Con tal desbordante conglomerado de logros narrativos, Miyazaki no duda un solo instante en poner la animación y todo su despliegue visual al servicio de la acción y la historia. No es ni la primera ni la última película de Ghibli –ni de Miyazaki– que así lo hace, pero la importancia que cobra en La Princesa Mononoke es especialmente remarcable por una sencilla razón: como ya hemos visto, el guión tiene tanto que contar y de una forma tan capital, que sobreponer sobre éste cualquier otro aspecto del film sería contraproducente para el conjunto, y así nos lo demuestra Miyazaki dejando que sea sólo en unos momentos tan concretos como necesarios donde lo meramente visual nos conduzca bajo sus reglas de espectacularidad y teatralidad –brillantes las secuencias en las que el Espíritu del Bosque toma su forma del Caminante Nocturno–.

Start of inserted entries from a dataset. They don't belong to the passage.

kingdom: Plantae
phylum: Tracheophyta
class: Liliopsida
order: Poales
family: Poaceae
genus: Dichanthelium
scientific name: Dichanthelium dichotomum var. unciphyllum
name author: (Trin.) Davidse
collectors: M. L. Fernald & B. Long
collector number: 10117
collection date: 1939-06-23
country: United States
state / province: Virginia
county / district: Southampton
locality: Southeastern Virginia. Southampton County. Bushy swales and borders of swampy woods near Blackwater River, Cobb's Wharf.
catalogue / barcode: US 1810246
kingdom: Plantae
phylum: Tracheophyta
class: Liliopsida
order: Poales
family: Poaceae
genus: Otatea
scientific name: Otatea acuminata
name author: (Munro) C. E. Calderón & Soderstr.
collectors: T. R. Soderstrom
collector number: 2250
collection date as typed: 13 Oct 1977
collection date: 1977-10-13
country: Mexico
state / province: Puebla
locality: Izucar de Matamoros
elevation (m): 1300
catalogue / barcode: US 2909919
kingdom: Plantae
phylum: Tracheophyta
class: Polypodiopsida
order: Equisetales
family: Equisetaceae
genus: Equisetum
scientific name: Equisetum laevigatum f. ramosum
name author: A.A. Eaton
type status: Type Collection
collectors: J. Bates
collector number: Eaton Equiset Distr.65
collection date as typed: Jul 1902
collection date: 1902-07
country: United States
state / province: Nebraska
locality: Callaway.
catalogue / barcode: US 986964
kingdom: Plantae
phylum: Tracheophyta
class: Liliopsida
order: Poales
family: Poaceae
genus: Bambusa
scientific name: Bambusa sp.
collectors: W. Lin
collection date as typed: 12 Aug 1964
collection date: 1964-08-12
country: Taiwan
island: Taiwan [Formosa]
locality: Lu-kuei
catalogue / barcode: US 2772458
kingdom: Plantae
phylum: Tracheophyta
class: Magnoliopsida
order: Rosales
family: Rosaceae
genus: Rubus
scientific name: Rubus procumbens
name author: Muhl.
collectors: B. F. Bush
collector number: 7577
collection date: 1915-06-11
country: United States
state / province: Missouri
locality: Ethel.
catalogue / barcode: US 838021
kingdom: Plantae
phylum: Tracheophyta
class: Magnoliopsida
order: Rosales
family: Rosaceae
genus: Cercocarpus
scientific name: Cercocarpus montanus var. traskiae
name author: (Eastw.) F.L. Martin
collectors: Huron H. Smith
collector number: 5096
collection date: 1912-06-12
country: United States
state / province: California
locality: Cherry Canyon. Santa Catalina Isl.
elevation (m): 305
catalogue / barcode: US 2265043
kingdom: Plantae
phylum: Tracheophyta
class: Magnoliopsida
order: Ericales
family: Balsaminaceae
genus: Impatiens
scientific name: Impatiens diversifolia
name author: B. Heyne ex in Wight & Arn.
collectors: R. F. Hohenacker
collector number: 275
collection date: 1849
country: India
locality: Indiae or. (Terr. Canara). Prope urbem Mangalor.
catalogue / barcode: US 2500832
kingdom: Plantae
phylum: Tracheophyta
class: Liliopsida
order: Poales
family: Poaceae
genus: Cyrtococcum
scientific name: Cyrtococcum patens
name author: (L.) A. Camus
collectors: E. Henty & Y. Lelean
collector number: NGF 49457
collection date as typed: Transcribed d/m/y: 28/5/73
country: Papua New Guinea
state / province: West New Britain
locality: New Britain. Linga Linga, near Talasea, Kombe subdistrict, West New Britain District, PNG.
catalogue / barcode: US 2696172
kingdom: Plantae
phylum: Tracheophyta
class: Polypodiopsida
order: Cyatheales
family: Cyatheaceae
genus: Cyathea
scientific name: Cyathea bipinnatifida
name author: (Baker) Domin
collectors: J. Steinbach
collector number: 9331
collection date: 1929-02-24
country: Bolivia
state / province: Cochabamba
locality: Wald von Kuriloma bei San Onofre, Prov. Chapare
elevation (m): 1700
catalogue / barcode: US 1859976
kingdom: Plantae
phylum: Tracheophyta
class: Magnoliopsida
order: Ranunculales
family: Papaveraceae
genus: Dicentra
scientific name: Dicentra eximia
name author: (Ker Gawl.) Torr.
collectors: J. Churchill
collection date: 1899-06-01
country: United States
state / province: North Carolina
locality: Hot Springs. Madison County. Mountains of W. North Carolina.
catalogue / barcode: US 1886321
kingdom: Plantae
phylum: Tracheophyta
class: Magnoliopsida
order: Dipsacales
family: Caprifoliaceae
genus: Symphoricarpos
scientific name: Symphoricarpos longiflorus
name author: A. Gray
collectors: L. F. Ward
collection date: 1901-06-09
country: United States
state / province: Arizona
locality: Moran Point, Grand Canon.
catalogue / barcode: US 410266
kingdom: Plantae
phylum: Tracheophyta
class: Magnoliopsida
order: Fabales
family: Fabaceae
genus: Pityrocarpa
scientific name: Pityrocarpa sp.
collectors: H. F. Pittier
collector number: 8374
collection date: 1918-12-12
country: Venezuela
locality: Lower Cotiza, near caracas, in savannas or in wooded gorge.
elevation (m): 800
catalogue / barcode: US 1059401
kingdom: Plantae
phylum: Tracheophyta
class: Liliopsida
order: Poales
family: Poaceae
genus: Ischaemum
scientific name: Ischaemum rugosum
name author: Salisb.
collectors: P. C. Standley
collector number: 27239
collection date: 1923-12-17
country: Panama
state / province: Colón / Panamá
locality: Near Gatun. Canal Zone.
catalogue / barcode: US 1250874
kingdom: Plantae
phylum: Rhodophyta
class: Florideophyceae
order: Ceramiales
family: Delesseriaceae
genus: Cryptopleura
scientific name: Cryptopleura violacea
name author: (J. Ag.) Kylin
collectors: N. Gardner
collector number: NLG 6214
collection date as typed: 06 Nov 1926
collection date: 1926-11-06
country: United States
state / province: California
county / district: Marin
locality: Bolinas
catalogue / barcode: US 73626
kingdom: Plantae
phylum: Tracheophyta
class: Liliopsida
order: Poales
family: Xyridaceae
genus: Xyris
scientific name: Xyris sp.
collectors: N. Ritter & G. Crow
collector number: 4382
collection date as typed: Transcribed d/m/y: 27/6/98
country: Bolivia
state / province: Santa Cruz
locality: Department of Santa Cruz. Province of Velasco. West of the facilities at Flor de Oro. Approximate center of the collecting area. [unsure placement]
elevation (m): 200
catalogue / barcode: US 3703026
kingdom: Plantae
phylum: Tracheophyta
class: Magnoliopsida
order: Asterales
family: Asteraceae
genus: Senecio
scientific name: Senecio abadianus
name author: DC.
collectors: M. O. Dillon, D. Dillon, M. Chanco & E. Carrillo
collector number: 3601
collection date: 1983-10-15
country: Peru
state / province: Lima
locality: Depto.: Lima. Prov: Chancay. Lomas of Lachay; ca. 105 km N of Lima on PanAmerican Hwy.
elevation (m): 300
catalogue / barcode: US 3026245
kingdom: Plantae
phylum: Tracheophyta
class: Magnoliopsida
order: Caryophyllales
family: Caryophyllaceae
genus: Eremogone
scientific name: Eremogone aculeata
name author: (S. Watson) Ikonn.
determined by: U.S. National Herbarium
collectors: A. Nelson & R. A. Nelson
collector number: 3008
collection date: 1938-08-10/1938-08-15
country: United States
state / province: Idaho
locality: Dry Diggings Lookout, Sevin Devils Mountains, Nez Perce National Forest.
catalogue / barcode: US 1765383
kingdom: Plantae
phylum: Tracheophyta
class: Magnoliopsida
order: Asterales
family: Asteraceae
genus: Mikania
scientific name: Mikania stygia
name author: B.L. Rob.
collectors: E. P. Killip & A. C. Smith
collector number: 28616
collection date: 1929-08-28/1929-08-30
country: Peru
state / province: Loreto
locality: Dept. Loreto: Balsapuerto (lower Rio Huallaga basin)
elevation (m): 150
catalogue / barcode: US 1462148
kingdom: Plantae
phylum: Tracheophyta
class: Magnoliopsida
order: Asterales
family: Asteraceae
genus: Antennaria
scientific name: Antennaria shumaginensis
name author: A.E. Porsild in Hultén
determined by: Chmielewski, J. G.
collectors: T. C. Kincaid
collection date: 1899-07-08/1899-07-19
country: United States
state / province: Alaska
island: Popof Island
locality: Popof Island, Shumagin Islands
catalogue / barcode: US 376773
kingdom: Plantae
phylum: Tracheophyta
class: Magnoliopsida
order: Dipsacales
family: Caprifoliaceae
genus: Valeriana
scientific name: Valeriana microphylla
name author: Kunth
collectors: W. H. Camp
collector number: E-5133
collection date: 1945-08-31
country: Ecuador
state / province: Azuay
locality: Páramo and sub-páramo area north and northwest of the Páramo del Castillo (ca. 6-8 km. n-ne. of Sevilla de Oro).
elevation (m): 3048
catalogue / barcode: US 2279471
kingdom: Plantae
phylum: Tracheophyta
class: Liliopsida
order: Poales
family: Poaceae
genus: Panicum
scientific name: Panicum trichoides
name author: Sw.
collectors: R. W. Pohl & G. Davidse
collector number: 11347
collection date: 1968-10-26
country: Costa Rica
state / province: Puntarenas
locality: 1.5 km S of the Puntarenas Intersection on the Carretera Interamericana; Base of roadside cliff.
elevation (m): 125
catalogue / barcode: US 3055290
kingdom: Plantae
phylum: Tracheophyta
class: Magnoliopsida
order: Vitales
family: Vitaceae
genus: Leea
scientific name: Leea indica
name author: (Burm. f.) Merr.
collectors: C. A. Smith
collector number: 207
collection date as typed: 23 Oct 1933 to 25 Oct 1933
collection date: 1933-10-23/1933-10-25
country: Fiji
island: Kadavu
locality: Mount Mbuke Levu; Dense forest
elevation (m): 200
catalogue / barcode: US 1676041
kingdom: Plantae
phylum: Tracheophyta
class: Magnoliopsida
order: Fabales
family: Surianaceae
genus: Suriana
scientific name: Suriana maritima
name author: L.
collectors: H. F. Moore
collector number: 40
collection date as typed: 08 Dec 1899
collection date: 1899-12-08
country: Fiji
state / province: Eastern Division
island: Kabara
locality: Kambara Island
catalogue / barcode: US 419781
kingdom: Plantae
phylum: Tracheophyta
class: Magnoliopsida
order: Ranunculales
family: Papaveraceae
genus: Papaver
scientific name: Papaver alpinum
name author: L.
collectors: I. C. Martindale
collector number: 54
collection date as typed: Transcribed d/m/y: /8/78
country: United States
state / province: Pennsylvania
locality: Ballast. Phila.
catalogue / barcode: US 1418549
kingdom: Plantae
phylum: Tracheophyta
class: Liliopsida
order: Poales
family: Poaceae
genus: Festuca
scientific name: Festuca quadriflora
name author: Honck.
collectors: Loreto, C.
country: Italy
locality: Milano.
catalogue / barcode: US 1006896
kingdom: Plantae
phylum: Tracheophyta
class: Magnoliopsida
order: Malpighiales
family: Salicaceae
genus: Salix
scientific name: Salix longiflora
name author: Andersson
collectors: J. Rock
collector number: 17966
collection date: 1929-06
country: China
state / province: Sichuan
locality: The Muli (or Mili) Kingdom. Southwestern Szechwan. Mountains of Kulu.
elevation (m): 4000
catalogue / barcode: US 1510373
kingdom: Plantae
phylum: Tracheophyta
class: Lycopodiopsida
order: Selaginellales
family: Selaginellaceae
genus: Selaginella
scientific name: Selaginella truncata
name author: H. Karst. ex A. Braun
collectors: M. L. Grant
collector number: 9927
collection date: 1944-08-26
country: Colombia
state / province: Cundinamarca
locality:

Puesta la guinda con una animación a mano que nada tiene que envidiar a la informatizada y la música de un Joe Hisashi en estado de gracia, el espectáculo que garantiza La Princesa Mononoke en sus 133 minutos de duración –excesiva para unos, necesaria para un servidor– precede el reconocimiento de la titánica tarea que Ghibli y Miyazaki realizaron durante el proceso de producción de la película, pues cada fotograma de los 144.000 fue revisado e incluso alguno llegó a ser redibujado por el cineasta y mangaka tokiota con el fin de hacer la película tan propia y personal como fuera posible. Con todo esto, La Princesa Mononoke no es sólo la película más madura, sólida y coherente consigo misma de Ghibli, sino también el punto álgido de la inventiva de un estudio que, al margen de su mayor reconocimiento posterior, tocó su propio techo con este film, dando lugar a una de las experiencias más únicas, memorables y emocionantes que un servidor ha podido disfrutar no sólo dentro del mundo de la animación japonesa, sino también mundial y con todo el cine en general. Una bellísima e incomparable obra maestra sin paliativos que, a título personal, no sólo se queda con el trono de la mejor película de los del logo de Totoro, sino también con el de la animación japonesa y, por qué no decirlo, del mejor largometraje de animación jamás concebido. Imprescindible.